Ordering a dictionary by value AND key in Python?

Question

I have the following dictionary:

dic = {'s': 3, 'a': 2, 'w': 2, 'y': 2, 'x': 2, 'm': 4, 'd': 5}

And I need to order the elements first by VALUE, and in case the values are repeated, then sort by KEY, so I would get the following output:

dic = [('d', 5), ('m', 4), ('s', 3), ('a', 2), ('w', 2), ('x', 2), ('y', 2)]

I have tried using this code:

sorted(dic.items(), key=lambda x: x[1], reverse=True)

But I keep getting the same output (the letters whose key is equal to 2 are not alphabetically ordered):

[('d', 5), ('m', 4), ('s', 3), ('a', 2), ('w', 2), ('y', 2), ('x', 2)]
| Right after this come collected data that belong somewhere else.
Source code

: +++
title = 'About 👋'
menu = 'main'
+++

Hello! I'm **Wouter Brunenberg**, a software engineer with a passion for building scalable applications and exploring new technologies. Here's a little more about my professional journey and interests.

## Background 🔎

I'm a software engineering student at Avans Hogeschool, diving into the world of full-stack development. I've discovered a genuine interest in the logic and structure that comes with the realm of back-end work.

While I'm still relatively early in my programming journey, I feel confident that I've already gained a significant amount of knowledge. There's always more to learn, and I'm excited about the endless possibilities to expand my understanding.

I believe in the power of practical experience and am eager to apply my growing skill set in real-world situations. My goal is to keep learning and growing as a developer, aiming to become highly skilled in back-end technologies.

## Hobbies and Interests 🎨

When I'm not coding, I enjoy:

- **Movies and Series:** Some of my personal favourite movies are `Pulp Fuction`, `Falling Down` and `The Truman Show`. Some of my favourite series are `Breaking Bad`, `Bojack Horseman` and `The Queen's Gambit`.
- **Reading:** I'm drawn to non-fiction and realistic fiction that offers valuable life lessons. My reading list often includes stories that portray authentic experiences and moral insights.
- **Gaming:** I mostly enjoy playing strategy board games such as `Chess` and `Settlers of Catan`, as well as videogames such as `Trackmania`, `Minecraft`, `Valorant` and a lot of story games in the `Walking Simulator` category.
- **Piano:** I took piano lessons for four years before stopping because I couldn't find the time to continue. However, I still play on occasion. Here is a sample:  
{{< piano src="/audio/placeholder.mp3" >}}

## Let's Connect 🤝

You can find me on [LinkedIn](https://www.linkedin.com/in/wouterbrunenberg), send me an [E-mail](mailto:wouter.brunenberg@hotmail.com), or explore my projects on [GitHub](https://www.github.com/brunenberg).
Does anyone know how I can solve this problem?

Thanks in advance.

Answer 1

You can sort the dict items with a key function that returns a 2-tuple with a negated value of the dict item as the first item, and the key as the second item:

sorted(dic.items(), key=lambda t: (-t[1], t[0]))

This returns:

[('d', 5), ('m', 4), ('s', 3), ('a', 2), ('w', 2), ('x', 2), ('y', 2)]

Answer 2

You were almost there, you need to include both the key and value in your lambda sort:

sorted(dic.items(), key=lambda x: (-x[1],x[0]))